I recently went to a youth ministry event at a local, well-known Christian college. I arrived at the event on-time only to remember too late that youth workers seldom arrive on-time to anything. The school's greeters directed me to the event space and a meager array of bagels and vanilla yogurt.
I went through the line slowly. As an introvert, I was panicking about what I'd do once I finished the food line. Upon grabbing my food, I noticed all the school's greeters talking amongst themselves.
So I boldly walked up to a group of youth workers, introduced myself, and asked if I could join them. We small-talked for a few minutes. I found out everyone in the group was from the same church, which I was familiar with. So I asked about some mutual acquaintances and got one word answers in response. I then asked about the group's ministry. Still nothing. Meanwhile, I noticed their eyes scanning the room. Before long, another youth worker walked up and gave them a big hug. As they talked animatedly with her, their circle began to close in on itself. Soon, I was literally left on the outside looking in.

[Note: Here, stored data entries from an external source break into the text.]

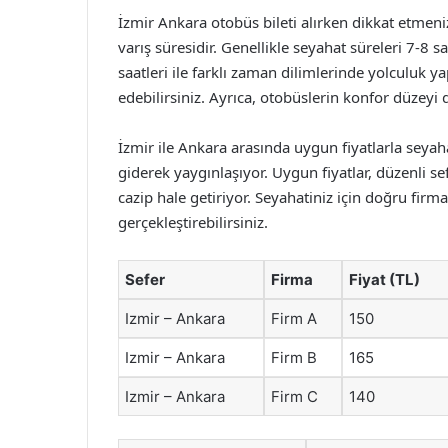
İzmir Ankara otobüs bileti alırken dikkat etmen
varış süresidir. Genellikle seyahat süreleri 7-8 s
saatleri ile farklı zaman dilimlerinde yolculuk 
edebilirsiniz. Ayrıca, otobüslerin konfor düzeyi 
İzmir ile Ankara arasında uygun fiyatlarla seya
giderek yaygınlaşıyor. Uygun fiyatlar, düzenli se
cazip hale getiriyor. Seyahatiniz için doğru firm
gerçekleştirebilirsiniz.
Sefer
Firma
Fiyat (TL)
Izmir – Ankara
Firm A
150
Izmir – Ankara
Firm B
165
Izmir – Ankara
Firm C
140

So I made my way over to another group. The same story unfolded for the next 45-minutes.
Had I had the option to engage with female youth workers, I would have. But the event was largely dominated by males. I looked around and saw no one like me.

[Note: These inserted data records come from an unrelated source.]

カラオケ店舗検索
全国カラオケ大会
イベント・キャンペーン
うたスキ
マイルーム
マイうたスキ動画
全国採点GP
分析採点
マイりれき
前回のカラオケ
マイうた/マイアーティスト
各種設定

As I've continued to reflect on this moment since, I've become aware of how much it resembles many of our youth ministries. From the outside, they look great. There's food, trained greeters, good programming, and even better speakers. And yet, as my experience shows, sometimes that's not enough. Truly welcoming people requires more than that.
Knowing that, here are seven ways you can help people feel welcome in your ministry:
1. Eliminate too much unstructured time. Free time is AGONY for introverts... And newcomers who don't yet know anyone... And teens on the margins of your ministry. So get to your program quickly. Doing something helps everyone feel welcome. If you want to have free time, put a short amount at the end of your event. Then people can connect over the experience they've just shared.